[WORK REQUEST]:
Print the stretch of the life expectancy discussion from "Of course, they" through "get their confessions...", word for word.

[GIVEN TEXT]:
-- Opening Marker --

In China, which has 20 percent of the world's population, both men (61.2 years) and women (62.3 years) have a similar life expectancy.

Elsewhere in Asia, Vietnam's life expectancy has improved to 58.2 years, Thailand's is 60.2 but Myanmar lags behind with just 52 years.

In a surprise finding, despite decades of a U.S. trade embargo Cuba has achieved the highest healthy life expectancy in Latin America at 68.4 years. It is not far behind the United States and just ahead of Uruguay, Argentina and Costa Rica.

``Across countries this study gives us some new insight into a long-running debate about whether, as people live longer, they are living healthier lives,'' said Murray.

In richer countries they are, but the poor of the world shoulder a double burden.

``They have shorter lifespans and those years that they do live they spend in states of ill health,'' Murray said.

-- Observer (lots@to.observe), June 04, 2000


"In most industrial countries women live longer than men because they are more health conscious, smoke less, have better diets and are more active."

Perhaps today's equal opportunity approach to military service will affect future statistics.

-- Lurker2 (lurker2@lots.to.lurk.for), June 04, 2000.

"Every man would have long life, but no man would be old."

Jonathan Swift

-- Flint (flintc@mindspring.com), June 04, 2000.

No, like that old joke about giving up drinking, smoking, swearing, sex, spicy foods if you want to live forever, it only SEEMS like forever if you live in Japan...

Actually, if we combine suicide and homicide death rates, then compare with the U.S., we find Japan is a much more deadly place to live.

Of course, they have other benefits: Their police have a 98% conviction rate of arrestees. Yes, their interrogation methods do frequently leave the suspects permanently maimed, but they usually get their confessions...

Japanese society is a good one for ants and robots. Being human, I shall stay here, and stay armed.

-- Closing Marker --

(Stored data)
-- Opening Marker --

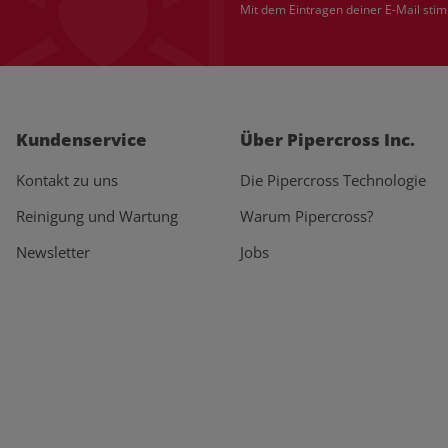
Mit dem Eintragen deiner E-Mail sti
Kundenservice
Über Pipercross Inc.
Kontakt zu uns
Die Pipercross Technologie
Reinigung und Wartung
Warum Pipercross?
Newsletter
Jobs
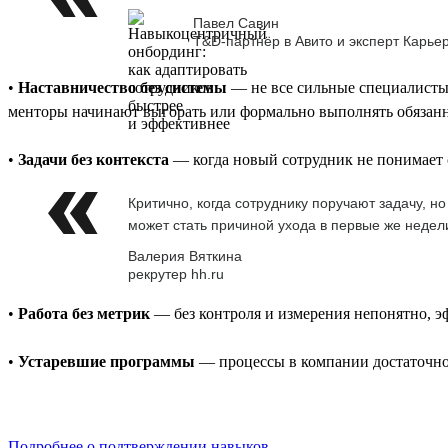
Павел Савин
T&D-партнёр в Авито и эксперт Карье
•
Наставничество без системы
— не все сильные специалисты 
менторы начинают выгорать или формально выполнять обязан
•
Задачи без контекста
— когда новый сотрудник не понимает с
Критично, когда сотруднику поручают задачу, н
может стать причиной ухода в первые же недел
Валерия Вяткина
рекрутер hh.ru
•
Работа без метрик
— без контроля и измерения непонятно, э
•
Устаревшие программы
— процессы в компании достаточно 
Подробнее о подтверждении навыков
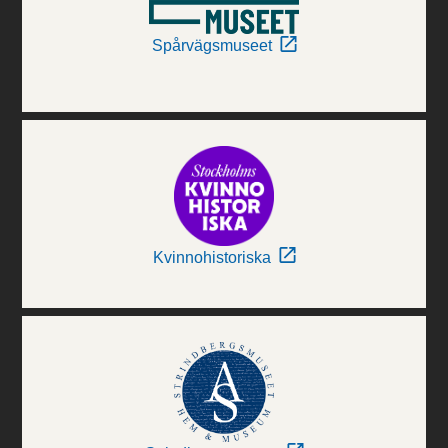
Spårvägsmuseet
Kvinnohistoriska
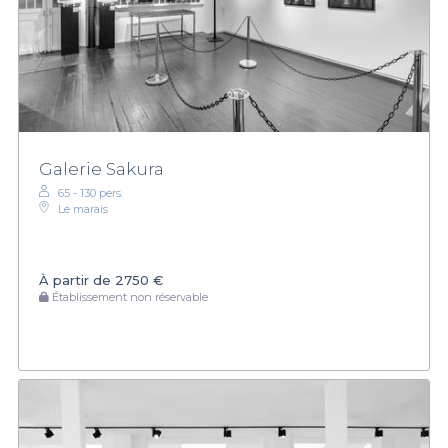
Galerie Sakura
65 - 130 pers.
Le marais
À partir de
2750 €
Établissement non réservable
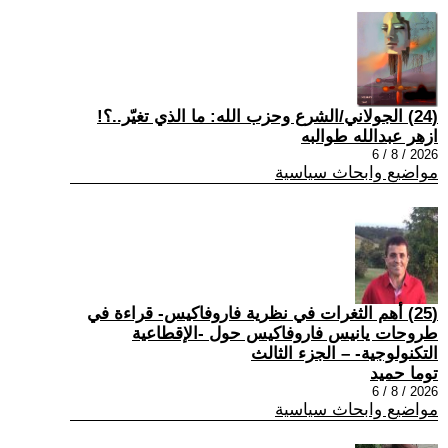
(24) الجولاني/الشرع وحزب الله: ما الذي تغيّر..؟!
ازهر عبدالله طوالبه
2026 / 8 / 6
مواضيع وابحاث سياسية
(25) أهم الثغرات في نظرية فاروفاكيس- قراءة في
طروحات يانيس فاروفاكيس حول -الإقطاعية
التكنولوجية- – الجزء الثالث
توما حميد
2026 / 8 / 6
مواضيع وابحاث سياسية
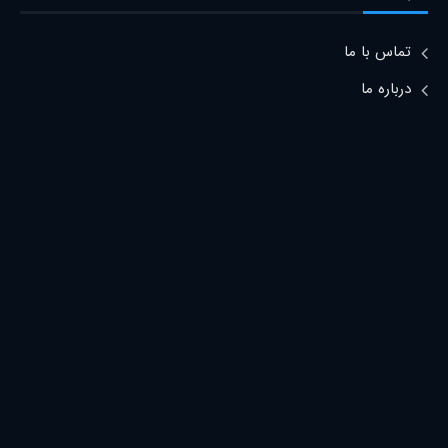
تماس با ما
درباره ما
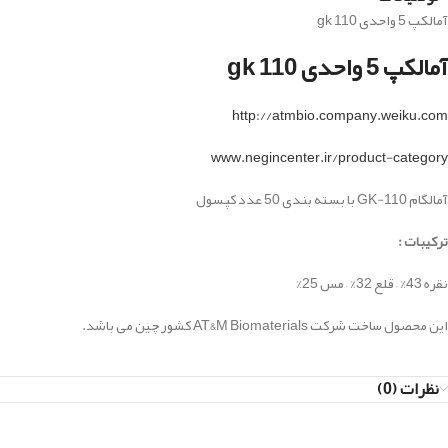
آمالکپ 5 واحدی gk 110
آمالکپ 5 واحدی gk 110
http://atmbio.company.weiku.com
www.negincenter.ir/product-category
آمالگام GK-110 با بسته بندی 50 عدد کپسول
ترکیبات :
نقره 43% – قلع 32% – مس 25%
این محصول ساخت شرکت AT&M Biomaterials کشور چین می باشد.
نظرات (0)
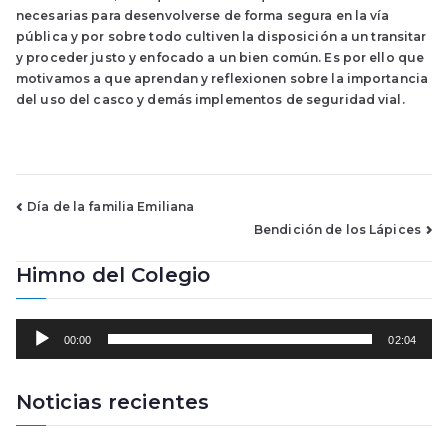
necesarias para desenvolverse de forma segura en la vía
pública y por sobre todo cultiven la disposición a un transitar
y proceder justo y enfocado a un bien común. Es por ello que
motivamos a que aprendan y reflexionen sobre la importancia
del uso del casco y demás implementos de seguridad vial.
Navegación
Día de la familia Emiliana
Bendición de los Lápices
de
Himno del Colegio
entradas
R
00:00
02:04
e
p
r
Noticias recientes
o
d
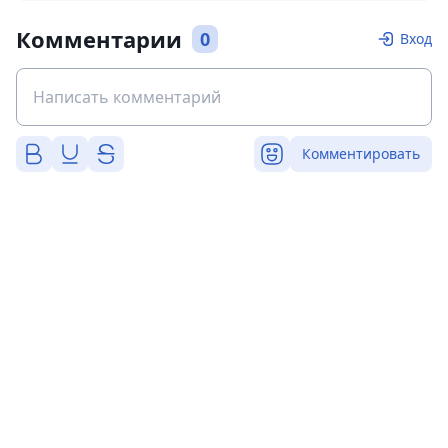
Комментарии
0
Вход
Комментировать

-- Closing Marker --

[YOUR SOLUTION]:
Of course, they have other benefits: Their police have a 98% conviction rate of arrestees. Yes, their interrogation methods do frequently leave the suspects permanently maimed, but they usually get their confessions...